Arrests across Europe as people flout or protest COVID-19 restrictionsComments
Police in Paris have arrested nine people and fined about 160 more since the beginning of the weekend for clandestinely meeting in closed restaurants despite COVID-19 restrictions.
Protests against COVID-19 restrictions were meanwhile held in multiple European capitals on Saturday.
Police in the French capital said on Sunday morning that they had arrested seven people during the night in two separate operations at a shisha bar and a restaurant for refusing to comply with an order to disperse and attacking officers. Fifty-eight people were also issued fines.
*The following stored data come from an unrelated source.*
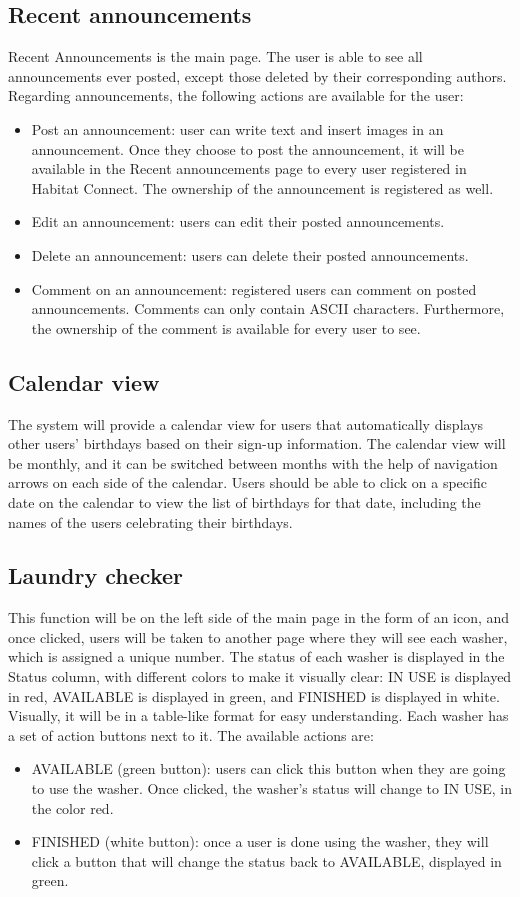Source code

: \documentclass[conference]{IEEEtran}
\begin{document}
\subsection{Recent announcements}
Recent Announcements is the main page. The user is able to see all announcements ever posted, except those deleted by their corresponding authors. Regarding announcements, the following actions are available for the user:
\begin{itemize}
    \item Post an announcement: user can write text and insert images in an announcement. Once they choose to post the announcement, it will be available in the Recent announcements page to every user registered in Habitat Connect. The ownership of the announcement is registered as well.
    \item Edit an announcement: users can edit their posted announcements.
    \item Delete an announcement: users can delete their posted announcements.
    \item Comment on an announcement: registered users can comment on posted announcements. Comments can only contain ASCII characters. Furthermore, the ownership of the comment is available for every user to see.
\end{itemize}
\subsection{Calendar view}
The system will provide a calendar view for users that automatically displays other users' birthdays based on their sign-up information. The calendar view will be monthly, and it can be switched between months with the help of navigation arrows on each side of the calendar. Users should be able to click on a specific date on the calendar to view the list of birthdays for that date, including the names of the users celebrating their birthdays.
\subsection{Laundry checker}
This function will be on the left side of the main page in the form of an icon, and once clicked, users will be taken to another page where they will see each washer, which is assigned a unique number. The status of each washer is displayed in the Status column, with different colors to make it visually clear: IN USE is displayed in red, AVAILABLE is displayed in green, and FINISHED is displayed in white. Visually, it will be in a table-like format for easy understanding. Each washer has a set of action buttons next to it. The available actions are:
\begin{itemize}
    \item AVAILABLE (green button): users can click this button when they are going to use the washer. Once clicked, the washer’s status will change to IN USE, in the color red.
    \item FINISHED (white button): once a user is done using the washer, they will click a button that will change the status back to AVAILABLE, displayed in green.
\end{itemize}
\end{document}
The previous evening, they had already arrested the owner and the manager of a restaurant where 110 people had gathered clandestinely. All were also issued fines.
It comes days after the government's own behaviour was questioned following the release of a documentary that accused ministers of dining in secret restaurants in violation of COVID rules.
France is currently under lockdown with all but non-essential shops closed, including restaurants and bars. A nighttime curfew running from 19:00 CET to 06:00 CET is also in force.
The new four-week lockdown was imposed last weekend to battle a surge in cases attributed to the spread of the British variant and which has put hospitals, and ICU units in particular, under serious strain.
A week later, the daily number of confirmed cases remains high with more than 43,280 infections detected on Saturday. The country has the second-highest COVID-19 death toll in the European Union after Italy at 98,602.
Twenty people were meanwhile arrested in Finland on Saturday as they protesters against measures to fight COVID-19.
About 300 people took part in the unauthorised protest in Helsinki — public gatherings of more than six people are currently banned in Finland to prevent the spread of the deadly virus.
The arrests were carried out after a police order to disperse was ignored.
Finland and its 5.5 million inhabitants have one of the best records against COVID-19 in Europe with a death toll of 866 and fewer than 114,000 cases confirmed. But a rise in the incidence rate in mid-February prompted the authorities into taking additional measures, including closing restaurants.
Hundreds of people also gathered in the Danish capital Copenhagen on Saturday to protest their country's strategy against the virus and the introduction of a COVID passport.
Launched on Tuesday, the "coronapas" is given to people who have either been fully vaccinated, have tested positive for the virus two to 12 weeks previously or negative over the previous 72 hours. It allows them to enter certain businesses including hairdressers, beauty salons and driving schools.
The protesters — who had rallied following a call by the "Men in Black" group — marched in a "relatively peaceful" way in the streets according to the authorities, before joining the city hall in the middle of the evening.
The country of 5.8 million has deplored the death of 2,436 people since the beginning fo the pandemic and has recorded more than 235,000 cases.
Denmark has been under partial containment since late December. Even if several measures have been lifted since February, the quasi-general reopening is only tabled for May 21, a date chosen because it should correspond to the end of the vaccination of people over 50.
In Norway, where the government had tightened the screw before the Easter holidays in the face of a rebound in cases attributed to the British variant, about 200 demonstrators also protested Saturday in the centre of the capital Oslo against the measures taken and burned masks.
No incidents with law enforcement were reported.
Similar protests were also held in Vienna, Austria, and in the Romanian capital, Bucharest.